BEGIN Extracted text

Example: Hadoop MapReduce job with Bigtable

This example uses Hadoop to perform a simple MapReduce job that counts the number of times a word appears in a text file. The MapReduce job uses Bigtable to store the results of the map operation. The code for this example is in the GitHub repository GoogleCloudPlatform/cloud-bigtable-examples, in the directory java/dataproc-wordcount.

Overview of the code sample

The code sample provides a simple command-line interface that takes one or more text files and a table name as input, finds all of the words that appear in the file, and counts how many times each word appears. The MapReduce logic appears in the WordCountHBase class.

END Extracted text
BEGIN Information given

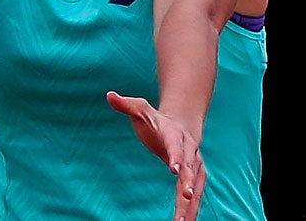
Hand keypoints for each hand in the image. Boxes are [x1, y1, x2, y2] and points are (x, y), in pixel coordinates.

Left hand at [106, 90, 205, 220]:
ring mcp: (194, 164)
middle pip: (191, 168)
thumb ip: (126, 105)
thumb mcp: (141, 109)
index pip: (176, 145)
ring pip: (196, 185)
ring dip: (192, 203)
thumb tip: (109, 95)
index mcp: (174, 134)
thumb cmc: (157, 120)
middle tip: (187, 197)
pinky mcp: (195, 177)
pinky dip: (192, 209)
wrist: (182, 123)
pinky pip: (195, 195)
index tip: (174, 169)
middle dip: (190, 183)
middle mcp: (189, 151)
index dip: (176, 156)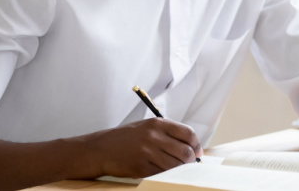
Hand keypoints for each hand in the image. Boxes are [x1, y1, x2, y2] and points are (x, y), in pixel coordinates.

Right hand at [87, 118, 203, 177]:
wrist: (101, 149)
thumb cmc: (126, 138)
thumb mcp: (146, 127)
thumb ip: (166, 133)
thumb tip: (190, 145)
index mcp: (157, 124)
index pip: (187, 133)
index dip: (196, 144)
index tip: (197, 152)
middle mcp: (153, 137)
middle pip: (185, 151)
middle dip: (191, 160)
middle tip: (190, 163)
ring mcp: (147, 153)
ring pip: (176, 165)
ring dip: (180, 169)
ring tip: (177, 168)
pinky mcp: (141, 168)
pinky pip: (162, 174)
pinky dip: (166, 175)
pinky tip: (163, 171)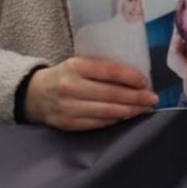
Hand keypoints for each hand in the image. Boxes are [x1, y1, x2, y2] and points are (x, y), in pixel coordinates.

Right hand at [24, 56, 157, 130]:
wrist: (34, 94)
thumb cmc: (65, 76)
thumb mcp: (79, 64)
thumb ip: (101, 69)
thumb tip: (135, 77)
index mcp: (75, 66)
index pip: (109, 71)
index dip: (130, 77)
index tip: (145, 82)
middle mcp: (70, 86)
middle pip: (111, 94)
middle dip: (136, 98)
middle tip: (152, 99)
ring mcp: (68, 107)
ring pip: (106, 112)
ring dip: (129, 111)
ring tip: (144, 109)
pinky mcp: (67, 123)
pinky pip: (97, 123)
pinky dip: (115, 120)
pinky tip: (126, 117)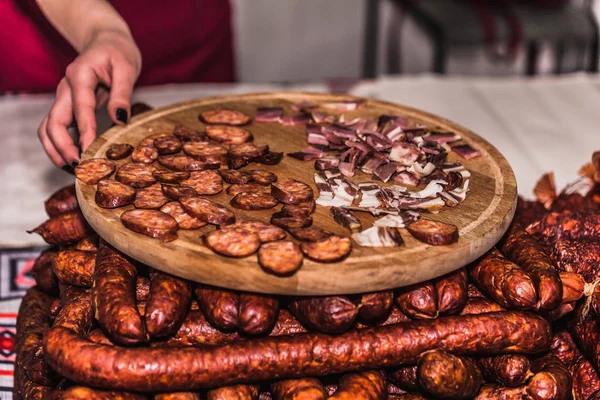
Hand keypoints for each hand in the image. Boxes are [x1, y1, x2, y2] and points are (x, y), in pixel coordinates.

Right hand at [38, 30, 141, 167]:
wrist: (106, 42)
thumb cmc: (118, 54)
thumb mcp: (127, 68)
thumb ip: (122, 94)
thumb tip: (120, 120)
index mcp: (80, 75)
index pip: (80, 107)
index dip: (84, 131)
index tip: (90, 150)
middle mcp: (65, 88)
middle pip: (54, 121)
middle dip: (63, 147)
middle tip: (80, 167)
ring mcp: (62, 97)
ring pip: (48, 128)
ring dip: (56, 150)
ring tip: (73, 169)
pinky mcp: (65, 106)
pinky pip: (55, 128)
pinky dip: (59, 145)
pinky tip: (72, 159)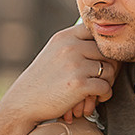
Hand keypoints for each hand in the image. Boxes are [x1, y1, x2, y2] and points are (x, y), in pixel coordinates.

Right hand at [0, 23, 117, 127]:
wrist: (24, 102)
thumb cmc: (42, 79)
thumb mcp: (55, 52)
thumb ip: (75, 44)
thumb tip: (104, 40)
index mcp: (65, 37)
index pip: (97, 32)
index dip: (105, 47)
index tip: (103, 60)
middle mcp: (71, 47)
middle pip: (107, 52)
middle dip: (110, 67)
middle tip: (106, 79)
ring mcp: (75, 65)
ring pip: (109, 70)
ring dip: (109, 82)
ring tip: (100, 90)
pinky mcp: (79, 84)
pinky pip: (105, 86)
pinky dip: (105, 94)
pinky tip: (98, 98)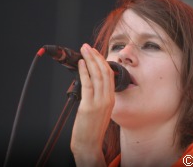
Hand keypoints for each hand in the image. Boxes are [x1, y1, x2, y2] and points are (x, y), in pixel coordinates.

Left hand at [71, 43, 114, 165]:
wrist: (89, 145)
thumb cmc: (91, 128)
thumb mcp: (100, 110)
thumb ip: (98, 96)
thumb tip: (88, 81)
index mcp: (111, 99)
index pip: (109, 75)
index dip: (102, 62)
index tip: (95, 53)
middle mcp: (108, 99)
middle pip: (104, 72)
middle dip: (96, 57)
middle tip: (88, 47)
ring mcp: (100, 102)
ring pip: (97, 75)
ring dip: (90, 60)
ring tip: (84, 50)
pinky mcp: (89, 106)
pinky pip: (88, 84)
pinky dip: (84, 72)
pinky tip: (81, 64)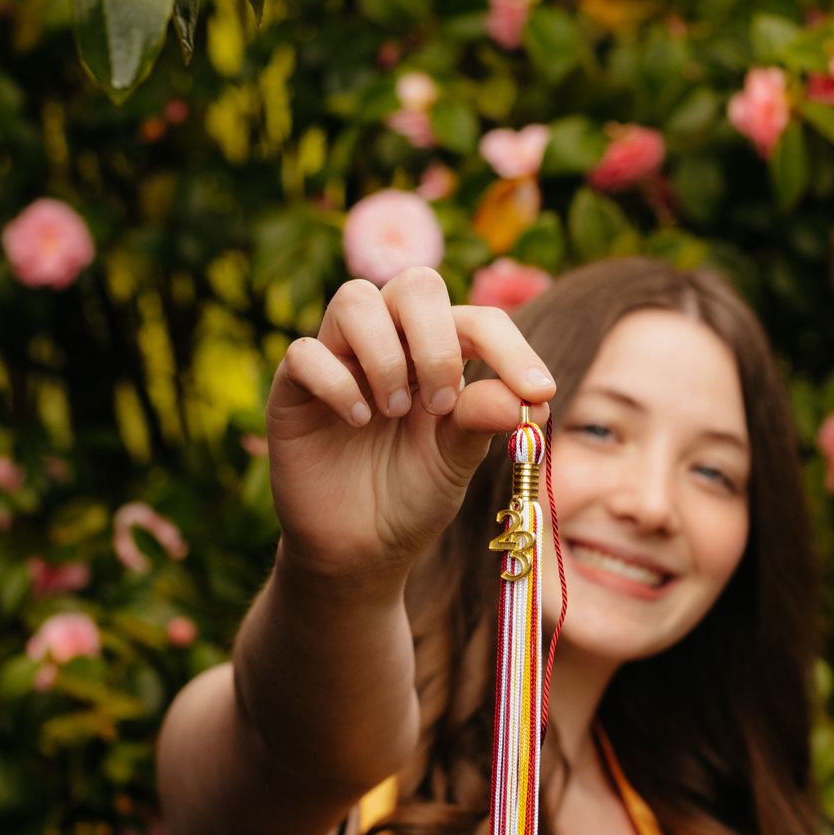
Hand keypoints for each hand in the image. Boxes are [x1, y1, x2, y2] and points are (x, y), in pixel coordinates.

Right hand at [265, 268, 554, 581]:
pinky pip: (304, 352)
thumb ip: (484, 420)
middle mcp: (390, 344)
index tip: (540, 392)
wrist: (359, 550)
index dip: (512, 348)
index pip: (477, 321)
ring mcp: (338, 360)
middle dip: (437, 340)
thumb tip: (531, 396)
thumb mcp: (457, 460)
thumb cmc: (412, 495)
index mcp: (438, 354)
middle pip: (415, 284)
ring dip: (384, 355)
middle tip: (441, 404)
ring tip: (394, 411)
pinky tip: (356, 422)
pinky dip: (336, 383)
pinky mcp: (293, 389)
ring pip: (354, 299)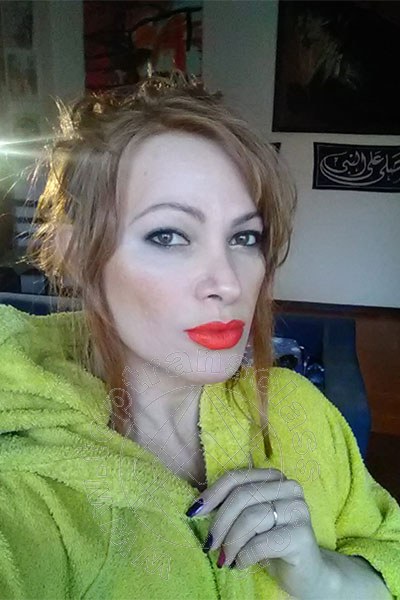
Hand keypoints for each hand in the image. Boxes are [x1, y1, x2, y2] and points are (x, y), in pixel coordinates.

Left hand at [186, 468, 329, 598]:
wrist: (306, 573)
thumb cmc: (271, 543)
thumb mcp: (250, 519)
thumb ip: (232, 506)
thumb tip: (197, 507)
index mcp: (274, 477)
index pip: (237, 478)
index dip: (212, 494)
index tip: (194, 513)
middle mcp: (289, 488)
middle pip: (242, 496)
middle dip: (220, 523)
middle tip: (210, 545)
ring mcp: (299, 509)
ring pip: (251, 518)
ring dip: (231, 542)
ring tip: (225, 558)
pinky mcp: (302, 535)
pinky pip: (262, 542)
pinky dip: (245, 555)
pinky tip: (241, 564)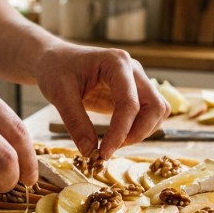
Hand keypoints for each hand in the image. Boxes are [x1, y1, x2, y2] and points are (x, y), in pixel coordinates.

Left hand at [34, 44, 170, 158]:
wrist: (55, 59)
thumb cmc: (56, 69)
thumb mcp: (59, 94)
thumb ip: (75, 122)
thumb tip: (89, 151)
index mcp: (116, 63)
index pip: (129, 103)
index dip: (120, 132)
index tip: (104, 153)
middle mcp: (133, 70)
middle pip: (155, 106)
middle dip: (138, 133)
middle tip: (112, 149)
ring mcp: (137, 81)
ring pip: (158, 111)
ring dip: (142, 132)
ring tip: (114, 143)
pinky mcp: (134, 93)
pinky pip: (149, 114)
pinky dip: (139, 129)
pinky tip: (118, 136)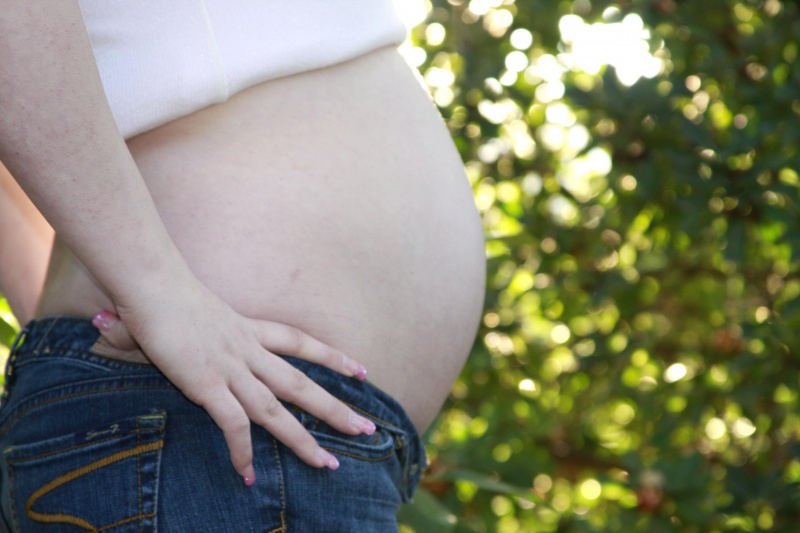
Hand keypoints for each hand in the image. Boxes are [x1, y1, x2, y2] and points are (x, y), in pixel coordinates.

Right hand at [92, 271, 373, 484]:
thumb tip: (124, 323)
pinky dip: (242, 452)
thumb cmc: (160, 289)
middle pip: (301, 384)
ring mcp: (231, 368)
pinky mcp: (208, 384)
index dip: (332, 357)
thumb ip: (180, 326)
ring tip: (329, 465)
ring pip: (278, 411)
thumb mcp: (184, 309)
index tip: (361, 369)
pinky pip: (233, 426)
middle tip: (367, 429)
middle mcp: (247, 350)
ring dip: (304, 440)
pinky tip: (248, 475)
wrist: (149, 282)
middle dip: (336, 409)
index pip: (301, 342)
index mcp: (247, 329)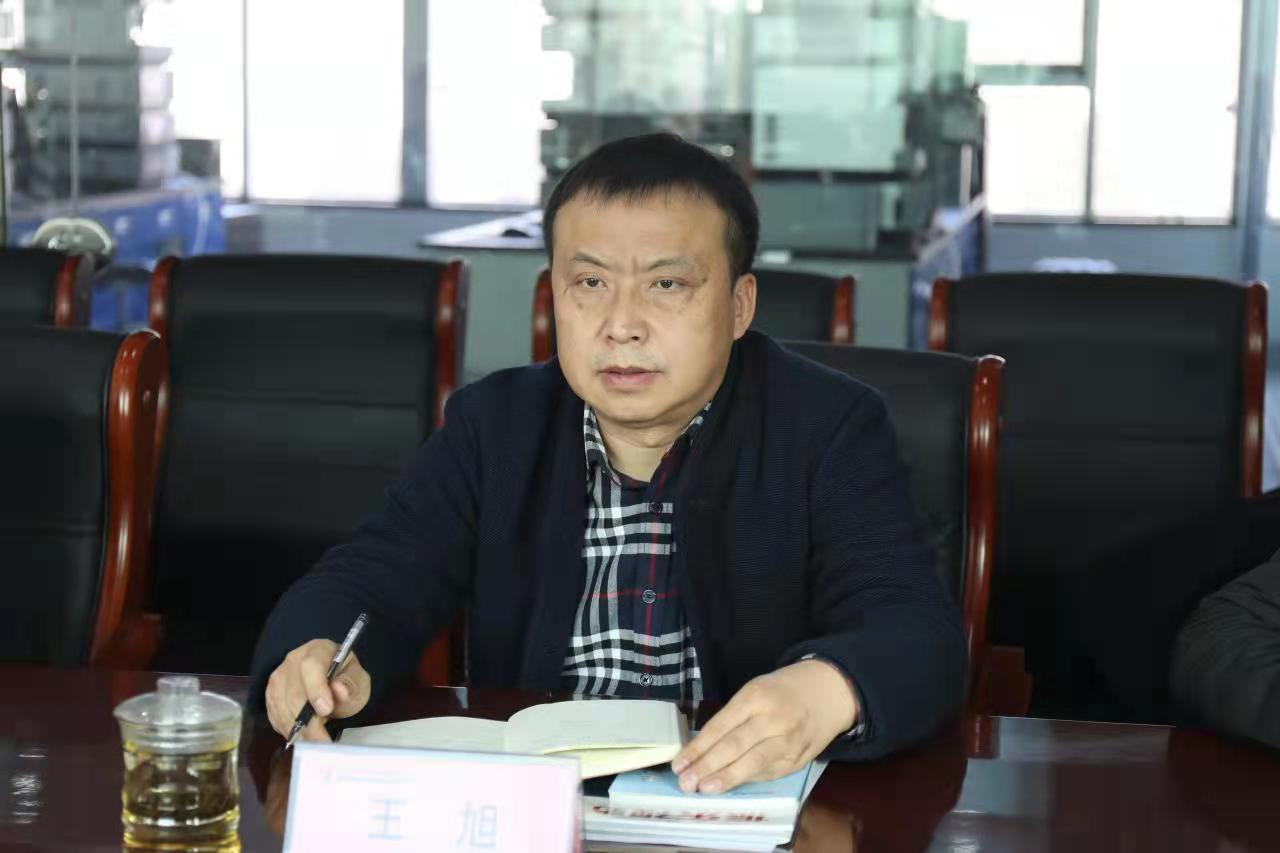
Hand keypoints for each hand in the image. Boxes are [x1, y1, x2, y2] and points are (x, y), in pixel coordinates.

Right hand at [264, 639, 371, 741]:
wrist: (333, 682)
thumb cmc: (346, 680)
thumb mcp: (358, 681)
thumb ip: (351, 685)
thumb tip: (339, 690)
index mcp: (318, 650)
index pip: (311, 665)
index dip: (316, 689)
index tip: (326, 710)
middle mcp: (293, 661)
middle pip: (294, 692)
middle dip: (308, 721)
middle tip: (323, 740)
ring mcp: (279, 678)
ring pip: (282, 708)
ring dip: (299, 729)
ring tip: (317, 741)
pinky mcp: (271, 696)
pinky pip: (276, 717)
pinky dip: (289, 730)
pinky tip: (304, 737)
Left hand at [671, 659, 856, 793]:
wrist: (828, 691)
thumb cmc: (781, 691)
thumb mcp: (755, 691)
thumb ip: (732, 717)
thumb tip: (701, 749)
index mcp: (755, 697)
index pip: (720, 726)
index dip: (698, 747)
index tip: (679, 764)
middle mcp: (772, 719)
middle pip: (734, 746)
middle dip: (707, 766)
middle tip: (686, 783)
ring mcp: (788, 740)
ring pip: (753, 763)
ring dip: (726, 778)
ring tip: (704, 789)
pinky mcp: (799, 758)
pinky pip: (769, 772)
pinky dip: (748, 780)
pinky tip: (731, 786)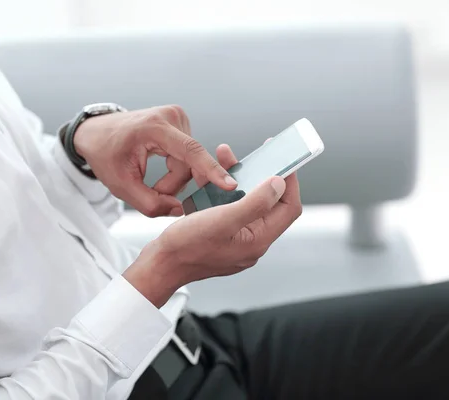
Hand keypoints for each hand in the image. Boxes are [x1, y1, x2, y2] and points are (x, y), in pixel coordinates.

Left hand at [73, 105, 237, 216]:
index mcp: (154, 127)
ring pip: (189, 162)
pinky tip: (162, 170)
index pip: (190, 151)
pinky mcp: (181, 123)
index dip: (210, 171)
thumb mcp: (121, 186)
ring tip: (153, 181)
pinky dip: (176, 169)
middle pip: (188, 164)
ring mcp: (178, 117)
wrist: (97, 133)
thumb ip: (150, 203)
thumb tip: (180, 210)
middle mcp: (171, 116)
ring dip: (174, 179)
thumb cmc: (105, 155)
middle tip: (153, 193)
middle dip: (173, 185)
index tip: (230, 184)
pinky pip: (188, 156)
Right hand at [124, 144, 302, 306]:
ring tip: (225, 157)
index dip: (289, 182)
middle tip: (254, 154)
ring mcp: (236, 239)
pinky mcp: (221, 236)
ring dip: (239, 179)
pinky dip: (223, 191)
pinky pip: (229, 208)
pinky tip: (210, 178)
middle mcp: (251, 241)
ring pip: (246, 202)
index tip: (284, 159)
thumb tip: (280, 184)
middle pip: (268, 203)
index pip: (288, 207)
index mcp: (258, 240)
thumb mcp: (223, 220)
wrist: (159, 265)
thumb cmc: (186, 247)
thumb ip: (255, 202)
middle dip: (260, 175)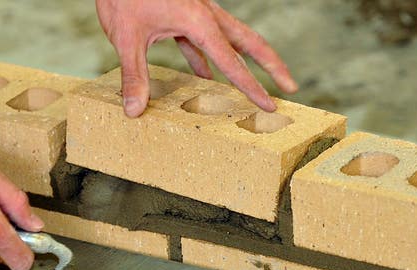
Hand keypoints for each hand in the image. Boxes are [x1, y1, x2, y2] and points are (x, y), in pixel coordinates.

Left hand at [95, 0, 297, 116]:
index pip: (232, 62)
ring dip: (244, 62)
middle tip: (290, 88)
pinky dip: (206, 60)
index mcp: (198, 21)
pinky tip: (205, 77)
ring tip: (253, 85)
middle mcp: (204, 15)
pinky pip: (202, 41)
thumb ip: (134, 75)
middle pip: (249, 42)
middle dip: (272, 66)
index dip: (252, 87)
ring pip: (230, 40)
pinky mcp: (183, 14)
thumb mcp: (126, 37)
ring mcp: (196, 13)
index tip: (270, 105)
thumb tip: (135, 110)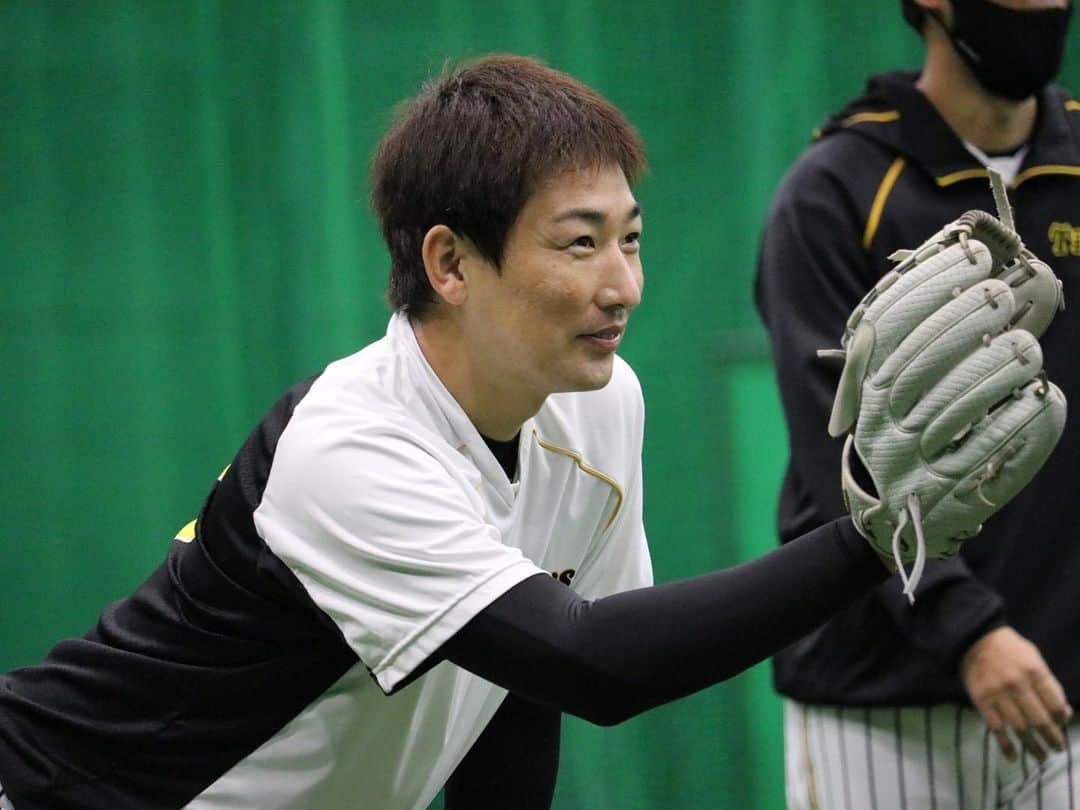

END Information given

● **Work to complete**
(a) In the Bigtable word-count example, write the passage starting with "Overview of the" and going on through "the WordCountHBase class." again, replacing "WordCountHBase" with "WordCountBigtable".
(b) Answer these questions using the Bigtable word-count example:
(i) What does the MapReduce job count?
(ii) In which directory of the GitHub repository is the code for this example?
(iii) Which class contains the MapReduce logic?
(c) Write the next part of the Bigtable word-count example, starting after its last sentence.

● **Answers by item**
(a)
Overview of the code sample

The code sample provides a simple command-line interface that takes one or more text files and a table name as input, finds all of the words that appear in the file, and counts how many times each word appears. The MapReduce logic appears in the WordCountBigtable class.

(b)
(i) The number of times a word appears in a text file.
(ii) java/dataproc-wordcount.
(iii) The WordCountHBase class.

(c)
First, a mapper tokenizes the text file's contents and generates key-value pairs, where the key is a word from the text file and the value is 1:

public static class TokenizerMapper extends
    Mapper<Object, Text, ImmutableBytesWritable, IntWritable> {

  private final static IntWritable one = new IntWritable(1);

  @Override
  public void map(Object key, Text value, Context context) throws IOException,
      InterruptedException {
    StringTokenizer itr = new StringTokenizer(value.toString());
    ImmutableBytesWritable word = new ImmutableBytesWritable();
    while (itr.hasMoreTokens()) {
      word.set(Bytes.toBytes(itr.nextToken()));
      context.write(word, one);
    }
  }
}

A reducer then sums the values for each key and writes the results to a Bigtable table that you specified. Each row key is a word from the text file. Each row contains a cf:count column, which contains the number of times the row key appears in the text file.

public static class MyTableReducer extends
    TableReducer<ImmutableBytesWritable, IntWritable, ImmutableBytesWritable> {

  @Override
  public void reduce(ImmutableBytesWritable key, Iterable<IntWritable> values, Context context)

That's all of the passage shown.